I have quite a bit of experience with non-venomous species and would like to migrate to venomous.

I am not an idiot, nor a dreamer. I am a sensible, intelligent person and tend to learn very quickly.

If there is anyone who would care to share their knowledge with me on a one to one basis and show me the ropes of venomous snake keeping (more handling to be honest with you) I would be most appreciative if you could you PM me please.

NB: I know there is a course that runs in Bristol, but it is VERY expensive. 

Thank you for your time,
Lee


----------



## leptophis (May 24, 2007)

speak to tigersnake he is an excellent trainer


----------



## ljkenny (Mar 5, 2007)

I already have done - I would love for him to mentor me.

He suggested you, however.


----------



## leptophis (May 24, 2007)

really , I dont know why, I only keep corn snakes, i think hes just being modest


----------



## mark elliott (Feb 5, 2007)

hello pete are you around on sat afternoon by chance ?


----------



## mark elliott (Feb 5, 2007)

ljkenny said:


> I have wanted to keep DWA species for quite some time now and I intend on doing so in the not too distant future.
> 
> My only hold back is; I don't have enough experience in handling such animals to make me comfortable enough to own one.
> 
> ...


you could try siuk


----------



## Angi (Nov 12, 2005)

mark elliott said:


> you could try siuk


What? Siuk is giving mentoring? I thought he had only just started out recently??? Confused now.


----------



## SiUK (Feb 15, 2007)

no im not:lol2:


----------



## Angi (Nov 12, 2005)

No offence intended Si, but its probably best that you aren't just yet, it takes a lot of practice to be a competent and safe handler.


----------



## SiUK (Feb 15, 2007)

none taken at all  , I most certainly wouldnt be offering mentoring.


----------



## ljkenny (Mar 5, 2007)

leptophis said:


> really , I dont know why, I only keep corn snakes, i think hes just being modest


Hmmm! Yes, I've seen your "Corn Snakes". 



Angi said:


> What? Siuk is giving mentoring? I thought he had only just started out recently??? Confused now.

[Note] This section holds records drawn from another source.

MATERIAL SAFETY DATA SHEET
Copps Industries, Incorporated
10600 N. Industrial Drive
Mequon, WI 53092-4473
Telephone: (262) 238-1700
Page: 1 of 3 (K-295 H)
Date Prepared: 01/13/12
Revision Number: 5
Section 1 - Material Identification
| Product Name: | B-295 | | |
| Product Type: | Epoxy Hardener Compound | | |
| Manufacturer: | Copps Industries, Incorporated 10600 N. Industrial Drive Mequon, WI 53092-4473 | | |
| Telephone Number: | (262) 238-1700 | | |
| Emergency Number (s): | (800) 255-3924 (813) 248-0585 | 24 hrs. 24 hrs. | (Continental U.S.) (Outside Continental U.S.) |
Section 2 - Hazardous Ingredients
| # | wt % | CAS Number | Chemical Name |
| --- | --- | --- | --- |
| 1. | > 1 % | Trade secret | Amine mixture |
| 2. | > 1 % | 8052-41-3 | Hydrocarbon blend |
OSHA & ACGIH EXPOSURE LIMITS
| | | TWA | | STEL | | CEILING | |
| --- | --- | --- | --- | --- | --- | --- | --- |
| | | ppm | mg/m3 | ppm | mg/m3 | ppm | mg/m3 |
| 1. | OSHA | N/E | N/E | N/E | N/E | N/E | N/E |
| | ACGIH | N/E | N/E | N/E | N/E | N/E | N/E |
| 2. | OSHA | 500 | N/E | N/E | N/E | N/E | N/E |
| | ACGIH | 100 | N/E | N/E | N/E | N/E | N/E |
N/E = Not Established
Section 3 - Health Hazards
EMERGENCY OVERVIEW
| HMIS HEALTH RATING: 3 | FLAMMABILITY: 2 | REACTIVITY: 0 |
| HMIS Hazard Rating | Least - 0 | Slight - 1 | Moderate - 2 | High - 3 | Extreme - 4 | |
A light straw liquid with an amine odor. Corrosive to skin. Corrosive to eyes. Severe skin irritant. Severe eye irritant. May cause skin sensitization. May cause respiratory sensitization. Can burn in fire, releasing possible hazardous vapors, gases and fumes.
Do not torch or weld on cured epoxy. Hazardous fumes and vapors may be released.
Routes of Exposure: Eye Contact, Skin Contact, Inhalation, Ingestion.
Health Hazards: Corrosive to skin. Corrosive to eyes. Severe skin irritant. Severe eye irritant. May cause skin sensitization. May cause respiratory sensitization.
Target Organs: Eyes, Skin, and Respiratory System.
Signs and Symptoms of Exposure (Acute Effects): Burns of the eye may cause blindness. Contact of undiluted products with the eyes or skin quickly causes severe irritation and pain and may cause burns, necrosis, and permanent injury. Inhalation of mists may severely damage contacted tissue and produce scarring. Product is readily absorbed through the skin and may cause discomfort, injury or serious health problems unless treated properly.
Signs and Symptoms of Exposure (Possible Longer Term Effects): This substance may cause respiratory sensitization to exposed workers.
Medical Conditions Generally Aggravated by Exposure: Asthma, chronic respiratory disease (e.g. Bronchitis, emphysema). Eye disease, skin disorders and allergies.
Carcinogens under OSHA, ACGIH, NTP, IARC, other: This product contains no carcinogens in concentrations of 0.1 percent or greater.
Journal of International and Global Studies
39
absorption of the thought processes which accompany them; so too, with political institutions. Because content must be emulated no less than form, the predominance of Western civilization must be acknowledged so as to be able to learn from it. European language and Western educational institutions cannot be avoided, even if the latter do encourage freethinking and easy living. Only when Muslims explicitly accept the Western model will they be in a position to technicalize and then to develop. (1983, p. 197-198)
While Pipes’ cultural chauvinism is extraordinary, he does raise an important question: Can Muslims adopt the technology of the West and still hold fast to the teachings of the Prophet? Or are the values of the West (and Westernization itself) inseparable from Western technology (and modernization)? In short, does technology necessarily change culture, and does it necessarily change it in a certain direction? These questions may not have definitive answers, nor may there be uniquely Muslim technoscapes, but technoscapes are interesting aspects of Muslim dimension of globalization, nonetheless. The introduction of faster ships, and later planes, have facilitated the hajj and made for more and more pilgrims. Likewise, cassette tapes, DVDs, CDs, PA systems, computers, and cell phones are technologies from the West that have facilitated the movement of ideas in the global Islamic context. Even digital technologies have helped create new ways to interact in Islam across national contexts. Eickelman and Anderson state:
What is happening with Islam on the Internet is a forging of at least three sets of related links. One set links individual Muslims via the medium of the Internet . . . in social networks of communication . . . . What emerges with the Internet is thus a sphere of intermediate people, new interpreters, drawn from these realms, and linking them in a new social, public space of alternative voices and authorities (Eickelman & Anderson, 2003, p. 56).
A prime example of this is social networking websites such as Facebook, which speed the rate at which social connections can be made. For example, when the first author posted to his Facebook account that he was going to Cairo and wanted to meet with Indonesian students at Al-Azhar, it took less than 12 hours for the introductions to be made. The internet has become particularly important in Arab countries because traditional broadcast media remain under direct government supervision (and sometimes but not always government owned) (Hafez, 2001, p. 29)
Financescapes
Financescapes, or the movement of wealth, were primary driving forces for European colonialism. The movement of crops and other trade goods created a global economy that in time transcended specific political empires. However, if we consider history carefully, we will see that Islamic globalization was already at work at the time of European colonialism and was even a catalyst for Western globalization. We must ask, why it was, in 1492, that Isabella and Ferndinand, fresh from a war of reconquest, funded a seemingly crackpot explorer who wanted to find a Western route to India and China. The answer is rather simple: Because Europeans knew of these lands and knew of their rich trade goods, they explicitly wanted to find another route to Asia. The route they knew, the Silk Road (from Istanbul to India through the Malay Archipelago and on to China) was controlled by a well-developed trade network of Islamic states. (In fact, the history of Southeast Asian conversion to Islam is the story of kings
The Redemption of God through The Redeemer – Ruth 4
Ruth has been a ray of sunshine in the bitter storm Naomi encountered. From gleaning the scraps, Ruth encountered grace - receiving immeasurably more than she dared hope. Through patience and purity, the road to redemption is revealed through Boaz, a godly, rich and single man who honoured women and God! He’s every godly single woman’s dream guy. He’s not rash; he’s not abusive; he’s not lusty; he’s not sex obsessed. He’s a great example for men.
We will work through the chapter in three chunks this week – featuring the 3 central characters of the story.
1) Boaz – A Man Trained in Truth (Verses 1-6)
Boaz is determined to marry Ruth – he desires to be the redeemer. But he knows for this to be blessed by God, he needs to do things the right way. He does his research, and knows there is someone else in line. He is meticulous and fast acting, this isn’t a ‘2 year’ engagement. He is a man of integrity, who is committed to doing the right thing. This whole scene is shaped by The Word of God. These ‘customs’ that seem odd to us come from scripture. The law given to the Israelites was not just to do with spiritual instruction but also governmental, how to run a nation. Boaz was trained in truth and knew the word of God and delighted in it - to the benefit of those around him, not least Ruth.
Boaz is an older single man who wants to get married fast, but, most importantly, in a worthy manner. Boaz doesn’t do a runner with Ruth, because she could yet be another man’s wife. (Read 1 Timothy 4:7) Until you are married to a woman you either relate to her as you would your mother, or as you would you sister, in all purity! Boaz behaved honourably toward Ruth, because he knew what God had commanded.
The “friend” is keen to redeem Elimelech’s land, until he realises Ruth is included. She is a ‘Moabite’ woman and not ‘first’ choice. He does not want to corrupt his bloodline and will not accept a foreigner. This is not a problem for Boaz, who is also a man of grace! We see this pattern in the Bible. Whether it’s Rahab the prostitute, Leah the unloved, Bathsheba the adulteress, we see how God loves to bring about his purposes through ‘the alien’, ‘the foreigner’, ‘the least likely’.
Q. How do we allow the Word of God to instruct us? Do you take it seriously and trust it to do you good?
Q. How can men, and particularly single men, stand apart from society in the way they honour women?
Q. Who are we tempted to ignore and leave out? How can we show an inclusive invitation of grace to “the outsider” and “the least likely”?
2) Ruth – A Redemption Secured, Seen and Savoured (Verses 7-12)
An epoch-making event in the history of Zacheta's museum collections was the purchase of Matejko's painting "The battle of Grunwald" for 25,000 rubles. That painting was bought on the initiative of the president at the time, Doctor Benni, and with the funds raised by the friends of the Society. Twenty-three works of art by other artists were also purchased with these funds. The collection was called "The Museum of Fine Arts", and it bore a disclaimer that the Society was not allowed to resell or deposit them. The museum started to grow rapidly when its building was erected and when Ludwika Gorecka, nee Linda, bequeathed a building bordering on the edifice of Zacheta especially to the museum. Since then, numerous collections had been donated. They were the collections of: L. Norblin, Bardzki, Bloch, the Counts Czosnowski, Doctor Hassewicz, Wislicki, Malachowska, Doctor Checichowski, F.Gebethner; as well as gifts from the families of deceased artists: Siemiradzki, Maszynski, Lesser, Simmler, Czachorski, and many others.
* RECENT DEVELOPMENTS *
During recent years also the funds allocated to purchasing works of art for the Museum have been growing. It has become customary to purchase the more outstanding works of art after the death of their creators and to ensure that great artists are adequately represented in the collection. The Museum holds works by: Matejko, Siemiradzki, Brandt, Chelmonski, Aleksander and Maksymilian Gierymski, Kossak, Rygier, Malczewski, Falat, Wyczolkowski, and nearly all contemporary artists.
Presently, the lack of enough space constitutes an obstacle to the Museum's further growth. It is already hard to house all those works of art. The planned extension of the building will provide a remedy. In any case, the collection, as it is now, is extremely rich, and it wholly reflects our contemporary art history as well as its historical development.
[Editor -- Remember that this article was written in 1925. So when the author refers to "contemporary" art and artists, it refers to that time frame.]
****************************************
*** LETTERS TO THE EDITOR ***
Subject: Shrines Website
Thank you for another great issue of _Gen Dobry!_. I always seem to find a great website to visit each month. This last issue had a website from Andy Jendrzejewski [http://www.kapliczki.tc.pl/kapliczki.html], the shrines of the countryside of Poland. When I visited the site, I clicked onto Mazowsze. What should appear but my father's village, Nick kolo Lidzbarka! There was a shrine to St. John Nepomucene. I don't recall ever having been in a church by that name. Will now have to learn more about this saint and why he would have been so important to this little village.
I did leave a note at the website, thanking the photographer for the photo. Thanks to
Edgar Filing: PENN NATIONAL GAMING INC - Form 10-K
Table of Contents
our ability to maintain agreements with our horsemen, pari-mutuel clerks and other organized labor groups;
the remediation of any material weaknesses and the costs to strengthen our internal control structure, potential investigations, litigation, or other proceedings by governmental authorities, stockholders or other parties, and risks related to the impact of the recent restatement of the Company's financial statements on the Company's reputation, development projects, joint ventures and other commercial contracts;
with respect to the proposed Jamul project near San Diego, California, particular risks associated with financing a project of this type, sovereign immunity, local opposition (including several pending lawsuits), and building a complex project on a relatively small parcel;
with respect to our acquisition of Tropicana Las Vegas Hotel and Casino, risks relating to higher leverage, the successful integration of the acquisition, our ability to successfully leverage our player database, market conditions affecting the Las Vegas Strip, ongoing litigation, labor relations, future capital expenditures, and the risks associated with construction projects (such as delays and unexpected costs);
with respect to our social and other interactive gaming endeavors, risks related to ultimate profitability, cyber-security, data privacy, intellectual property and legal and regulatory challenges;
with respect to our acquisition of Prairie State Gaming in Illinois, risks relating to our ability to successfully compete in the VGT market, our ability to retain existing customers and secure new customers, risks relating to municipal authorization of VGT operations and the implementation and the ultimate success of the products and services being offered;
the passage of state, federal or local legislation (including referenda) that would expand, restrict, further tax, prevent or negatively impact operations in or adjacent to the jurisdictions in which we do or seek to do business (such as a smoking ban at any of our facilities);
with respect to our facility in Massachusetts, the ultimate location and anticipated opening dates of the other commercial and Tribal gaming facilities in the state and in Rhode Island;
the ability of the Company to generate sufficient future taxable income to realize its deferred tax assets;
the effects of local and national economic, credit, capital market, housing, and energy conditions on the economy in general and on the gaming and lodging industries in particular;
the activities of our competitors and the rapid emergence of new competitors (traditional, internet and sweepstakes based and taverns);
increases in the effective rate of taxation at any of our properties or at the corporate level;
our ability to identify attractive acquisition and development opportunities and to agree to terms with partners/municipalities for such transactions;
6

No, not at all! I know he's not been keeping hots that long.

Neither would he offer he mentoring, nor would I accept it from him.


----------



## leptophis (May 24, 2007)

ok poop my secrets out then, send me a pm, i have a couple of people coming staurday for training, if you want to join us, but you would need to take a test for part of our criteria for h & s if you ask mark everyone has to do it, I can however email it to you


----------



## ljkenny (Mar 5, 2007)

Thanks Pete.

I've sent you a PM.


----------



## mark elliott (Feb 5, 2007)

ljkenny said:


> Thanks Pete.
> 
> I've sent you a PM.


good luck with the exams


----------



## vikki_john (Jul 16, 2007)

What is this venomous training thing at Bristol. What does it involve ?


----------



## ljkenny (Mar 5, 2007)

mark elliott said:


> good luck with the exams


Cheers Mark.

I'm going to try and finish the final one tomorrow.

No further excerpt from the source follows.